We examined pulmonary arterial reactivity in vessels and airways from newborn piglets. While reactivity of the neonatal pulmonary vasculature can differ from that of the adult pulmonary circuit, the neonatal pulmonary vasculature is in general more sensitive to vasospastic agents than in the adult; this vasospasm can precipitate severe pulmonary hypertension (persistent pulmonary hypertension of the newborn) in response to constrictors including hypoxia, inflammation or noxious stimuli such as bitter tastants. Porcine pulmonary vessels were used as we have characterized the pulmonary hypertensive model in this species [36], [37]. The neonatal system is unique, as the pulmonary circuit is dilating, naturally. As such, if a given drug has a vasoconstrictor effect, neonates offer a unique opportunity to test it. In this study, the observed effects of DXM on the neonatal porcine arterial rings suggest it acts as a vasoconstrictor. The presence of T2Rs in the neonatal pulmonary circuit in particular may be developmentally significant, in view of the constriction of the pulmonary circuit in utero, and its abrupt need for dilation post-birth; endogenous T2R ligands may pose a significant threat to normal neonatal pulmonary vasodilation.

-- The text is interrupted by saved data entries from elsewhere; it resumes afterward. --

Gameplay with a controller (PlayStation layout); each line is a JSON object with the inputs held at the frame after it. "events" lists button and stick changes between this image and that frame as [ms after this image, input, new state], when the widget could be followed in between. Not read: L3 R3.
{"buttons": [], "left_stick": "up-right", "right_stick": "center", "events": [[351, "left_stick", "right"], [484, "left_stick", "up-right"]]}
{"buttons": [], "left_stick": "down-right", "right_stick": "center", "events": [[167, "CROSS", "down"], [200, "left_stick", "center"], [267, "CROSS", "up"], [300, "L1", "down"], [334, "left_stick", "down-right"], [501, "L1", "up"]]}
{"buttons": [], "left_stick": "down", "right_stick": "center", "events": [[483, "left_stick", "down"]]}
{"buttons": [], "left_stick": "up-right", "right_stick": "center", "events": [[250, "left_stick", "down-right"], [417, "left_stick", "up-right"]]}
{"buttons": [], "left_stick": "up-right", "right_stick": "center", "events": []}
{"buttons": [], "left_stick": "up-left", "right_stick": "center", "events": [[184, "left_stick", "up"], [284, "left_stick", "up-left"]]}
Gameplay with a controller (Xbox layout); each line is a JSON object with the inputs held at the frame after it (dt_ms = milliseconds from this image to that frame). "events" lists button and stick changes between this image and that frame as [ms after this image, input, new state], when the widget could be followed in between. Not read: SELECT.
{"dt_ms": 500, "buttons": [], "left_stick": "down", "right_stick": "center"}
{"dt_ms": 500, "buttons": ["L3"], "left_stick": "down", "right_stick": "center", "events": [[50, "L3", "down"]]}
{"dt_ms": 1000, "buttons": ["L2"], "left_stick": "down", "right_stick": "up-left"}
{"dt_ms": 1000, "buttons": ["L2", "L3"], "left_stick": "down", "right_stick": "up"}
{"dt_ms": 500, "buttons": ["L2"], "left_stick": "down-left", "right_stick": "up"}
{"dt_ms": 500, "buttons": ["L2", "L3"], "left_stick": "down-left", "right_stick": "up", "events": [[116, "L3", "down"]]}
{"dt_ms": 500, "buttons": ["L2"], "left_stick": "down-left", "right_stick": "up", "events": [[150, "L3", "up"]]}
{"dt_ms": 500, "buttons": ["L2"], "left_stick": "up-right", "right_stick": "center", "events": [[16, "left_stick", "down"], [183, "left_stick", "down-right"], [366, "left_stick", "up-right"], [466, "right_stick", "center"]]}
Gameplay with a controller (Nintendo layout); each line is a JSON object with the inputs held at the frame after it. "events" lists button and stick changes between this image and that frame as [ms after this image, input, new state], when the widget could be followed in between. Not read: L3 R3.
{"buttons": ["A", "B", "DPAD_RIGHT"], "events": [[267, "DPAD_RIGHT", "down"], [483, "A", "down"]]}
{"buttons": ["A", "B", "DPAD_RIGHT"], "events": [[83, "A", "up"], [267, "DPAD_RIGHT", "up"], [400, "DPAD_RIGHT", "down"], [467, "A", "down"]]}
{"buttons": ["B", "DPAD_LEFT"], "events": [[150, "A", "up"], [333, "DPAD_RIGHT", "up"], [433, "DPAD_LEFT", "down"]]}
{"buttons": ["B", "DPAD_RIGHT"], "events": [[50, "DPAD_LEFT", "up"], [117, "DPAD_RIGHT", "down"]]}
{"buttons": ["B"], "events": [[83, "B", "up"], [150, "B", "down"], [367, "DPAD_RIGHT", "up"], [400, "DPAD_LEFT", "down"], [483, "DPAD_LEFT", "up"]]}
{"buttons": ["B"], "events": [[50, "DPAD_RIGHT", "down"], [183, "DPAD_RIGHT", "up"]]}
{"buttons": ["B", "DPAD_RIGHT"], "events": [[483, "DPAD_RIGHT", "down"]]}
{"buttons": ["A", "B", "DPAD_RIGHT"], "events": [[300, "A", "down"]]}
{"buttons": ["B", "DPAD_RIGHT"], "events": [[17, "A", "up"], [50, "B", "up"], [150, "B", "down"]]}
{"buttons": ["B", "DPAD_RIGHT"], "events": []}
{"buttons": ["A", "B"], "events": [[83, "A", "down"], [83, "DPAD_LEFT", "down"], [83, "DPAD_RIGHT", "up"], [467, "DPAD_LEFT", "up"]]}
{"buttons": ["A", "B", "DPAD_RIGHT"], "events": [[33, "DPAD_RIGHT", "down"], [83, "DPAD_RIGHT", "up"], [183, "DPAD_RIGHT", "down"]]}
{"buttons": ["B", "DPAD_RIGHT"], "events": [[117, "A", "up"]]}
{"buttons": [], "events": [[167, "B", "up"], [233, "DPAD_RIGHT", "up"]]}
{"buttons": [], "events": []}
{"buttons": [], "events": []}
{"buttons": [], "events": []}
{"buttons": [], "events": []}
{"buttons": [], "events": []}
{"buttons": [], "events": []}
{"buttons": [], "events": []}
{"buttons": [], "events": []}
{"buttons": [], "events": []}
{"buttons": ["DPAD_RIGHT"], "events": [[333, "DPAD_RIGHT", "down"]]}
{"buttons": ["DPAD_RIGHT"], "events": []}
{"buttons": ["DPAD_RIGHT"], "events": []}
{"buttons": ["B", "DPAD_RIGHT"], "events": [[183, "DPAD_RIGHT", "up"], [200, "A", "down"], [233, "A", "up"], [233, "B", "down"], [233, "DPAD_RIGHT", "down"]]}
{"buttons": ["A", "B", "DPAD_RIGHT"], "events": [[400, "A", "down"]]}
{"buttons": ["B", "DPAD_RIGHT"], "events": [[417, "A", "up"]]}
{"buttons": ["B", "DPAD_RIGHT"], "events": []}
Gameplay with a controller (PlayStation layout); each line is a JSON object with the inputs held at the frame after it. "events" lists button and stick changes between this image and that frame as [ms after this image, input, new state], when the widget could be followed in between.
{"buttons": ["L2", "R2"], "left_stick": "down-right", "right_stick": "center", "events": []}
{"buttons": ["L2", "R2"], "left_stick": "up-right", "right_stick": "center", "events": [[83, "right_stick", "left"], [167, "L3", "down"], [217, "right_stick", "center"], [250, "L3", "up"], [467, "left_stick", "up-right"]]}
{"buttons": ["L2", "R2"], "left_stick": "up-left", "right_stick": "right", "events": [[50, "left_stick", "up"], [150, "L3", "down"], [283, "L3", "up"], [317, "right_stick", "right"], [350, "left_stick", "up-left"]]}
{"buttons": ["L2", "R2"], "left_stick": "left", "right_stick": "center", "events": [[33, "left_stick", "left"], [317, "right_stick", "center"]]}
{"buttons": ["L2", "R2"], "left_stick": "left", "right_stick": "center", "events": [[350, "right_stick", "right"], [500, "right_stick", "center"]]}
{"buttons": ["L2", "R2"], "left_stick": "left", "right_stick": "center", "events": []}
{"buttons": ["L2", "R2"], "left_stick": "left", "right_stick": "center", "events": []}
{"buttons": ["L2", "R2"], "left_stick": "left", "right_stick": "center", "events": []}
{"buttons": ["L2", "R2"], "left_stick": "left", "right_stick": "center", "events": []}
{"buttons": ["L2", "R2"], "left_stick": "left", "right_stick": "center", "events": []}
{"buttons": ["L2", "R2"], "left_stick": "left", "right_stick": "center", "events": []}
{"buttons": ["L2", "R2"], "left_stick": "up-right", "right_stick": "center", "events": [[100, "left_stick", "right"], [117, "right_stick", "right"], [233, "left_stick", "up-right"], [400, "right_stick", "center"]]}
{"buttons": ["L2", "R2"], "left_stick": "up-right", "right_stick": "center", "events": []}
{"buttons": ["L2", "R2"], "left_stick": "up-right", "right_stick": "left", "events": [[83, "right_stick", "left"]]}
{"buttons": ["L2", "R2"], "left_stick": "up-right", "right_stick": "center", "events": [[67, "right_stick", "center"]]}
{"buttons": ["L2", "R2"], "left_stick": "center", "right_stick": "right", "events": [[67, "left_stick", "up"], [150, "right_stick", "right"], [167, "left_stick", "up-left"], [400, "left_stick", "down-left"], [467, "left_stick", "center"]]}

To investigate the molecular mechanisms underlying the contrasting effects: DXM-induced contraction of pulmonary artery and relaxation of airway, IP3 production was measured in both human and porcine PASMCs and ASMCs after treatment with DXM. There was no effect of DXM on IP3 production in hASMCs, whereas, significantly increased IP3 production was observed in hPASMCs (Figure S7 in File S1), which confirms that higher calcium is generated to cause a contractile response in PASMCs. Similar results were obtained in porcine cells where significantly increased IP3 was observed after DXM-treatment of PASMCs when compared to treated ASMCs (Figure 6A). These contrasting effects of DXM might explain the observed difference in EC50 values of DXM in contracting pulmonary artery and relaxing airways. Since phosphorylation of MLC is one of the key intracellular signaling mechanisms underlying vascular smooth muscle cell contraction, we also examined the expression of MLC and phospho MLC with and without DXM treatment in porcine PASMCs. DXM treatment of PASMCs led to an increase in MLC phosphorylation (Figure 6B). We, thus, propose that in DXM treated PASMCs, significant IP3 is generated to cause phosphorylation of MLC, leading to a contractile response (Figure 7). The relative expression levels of T2R1 in human and porcine PASMCs correlate with the increased IP3 production after DXM treatment (Table S2 in File S1).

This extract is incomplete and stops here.